Try it » Below are lines of data, and only some are wanted. Please repeat exactly those from the line that has "[541,655,630,675] [57,685,314,705] Python" through the line that has "[455,735,471,746] [57,760,704,780] [57,789,706,810]".

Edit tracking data

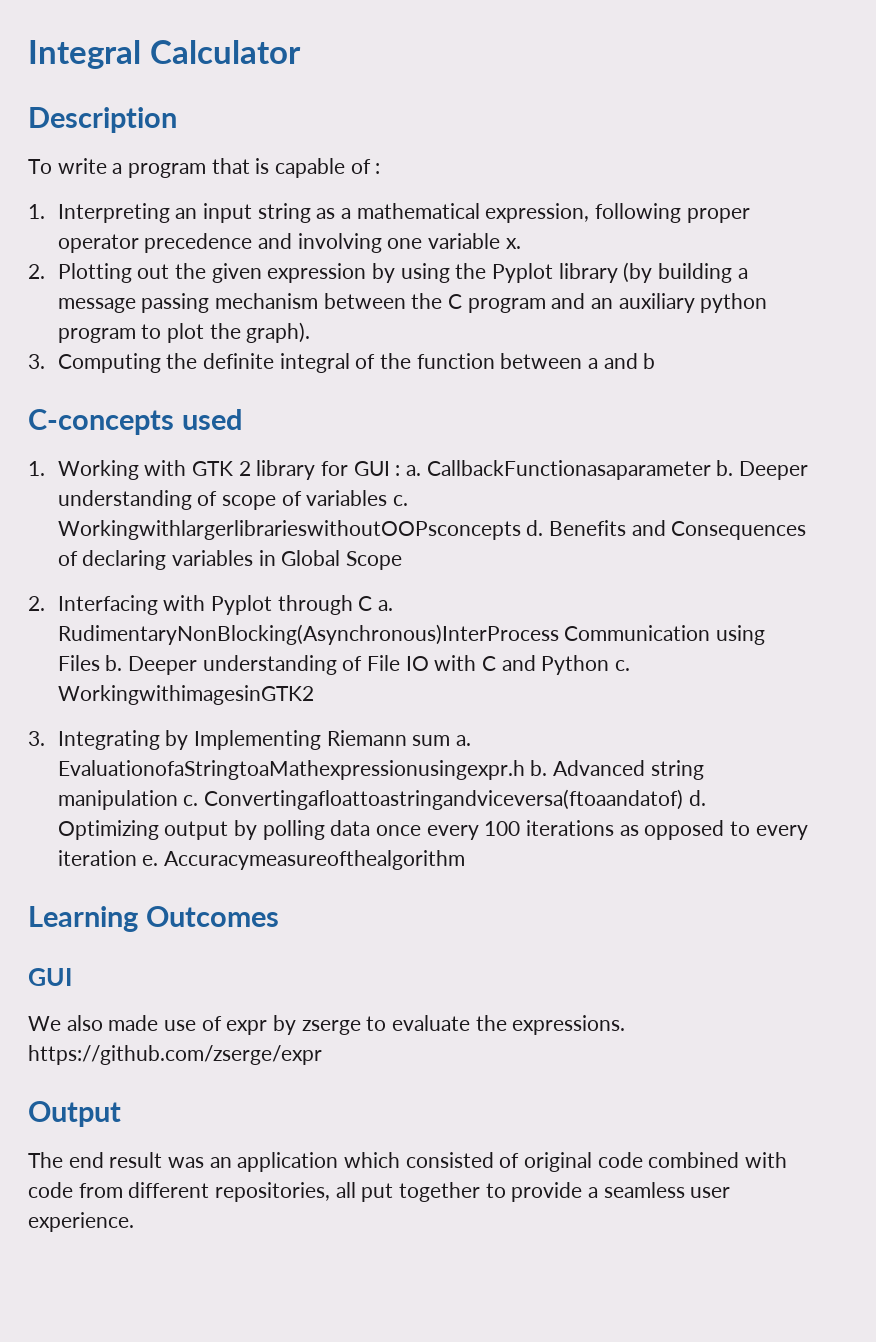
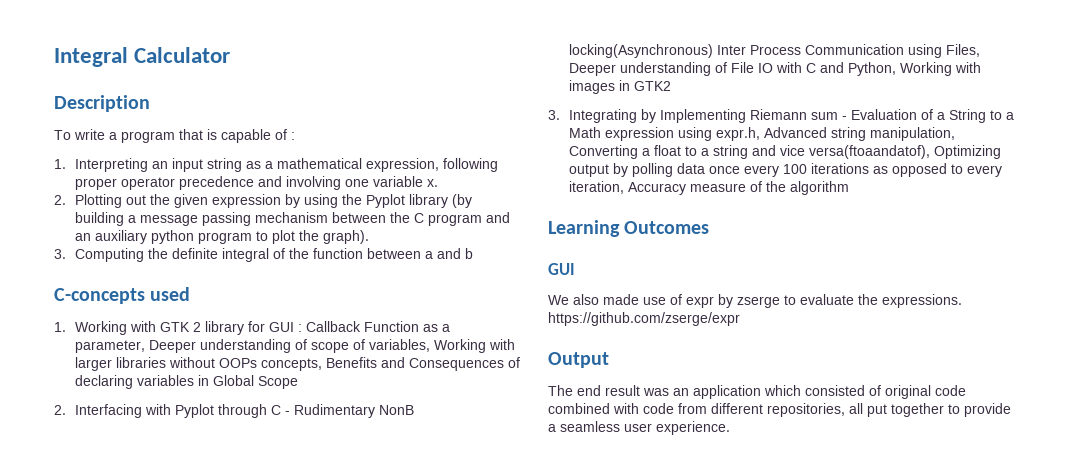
[405,460,734,480] a. CallbackFunctionasaparameter b. -> [306,321,451,332] [75,340,146,353] Callback Function as a parameter,
[306,490,408,506] [57,520,544,540] variables c. WorkingwithlargerlibrarieswithoutOOPsconcepts d. -> [369,339,516,353] [75,357,323,371] variables, Working with larger libraries without OOPs concepts,
[377,600,393,611] [57,624,765,645] [57,655,123,671] a. RudimentaryNonBlocking(Asynchronous)InterProcess Communication using Files b. -> [285,404,415,418] [569,44,981,58] - Rudimentary NonB locking(Asynchronous) Inter Process Communication using Files,
[541,655,630,675] [57,685,314,705] Python c. WorkingwithimagesinGTK2 -> [848,62,982,76] [569,80,672,94] Python, Working with images in GTK2
[455,735,471,746] [57,760,704,780] [57,789,706,810] a. EvaluationofaStringtoaMathexpressionusingexpr.h b. Advanced string manipulation c. Convertingafloattoastringandviceversa(ftoaandatof) d. -> [842,109,1015,123] [569,127,956,141] [569,145,931,159] - Evaluation of a String to a Math expression using expr.h, Advanced string manipulation, Converting a float to a string and vice versa(ftoaandatof),
[57,850,465,870] iteration e. Accuracymeasureofthealgorithm -> [569,181,850,195] iteration, Accuracy measure of the algorithm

Response area »
[541,655,630,675] [57,685,314,705] Python c. WorkingwithimagesinGTK2 -> [848,62,982,76] [569,80,672,94] Python, Working with images in GTK2
[455,735,471,746] [57,760,704,780] [57,789,706,810] a. EvaluationofaStringtoaMathexpressionusingexpr.h b. Advanced string manipulation c. Convertingafloattoastringandviceversa(ftoaandatof) d. -> [842,109,1015,123] [569,127,956,141] [569,145,931,159] - Evaluation of a String to a Math expression using expr.h, Advanced string manipulation, Converting a float to a string and vice versa(ftoaandatof),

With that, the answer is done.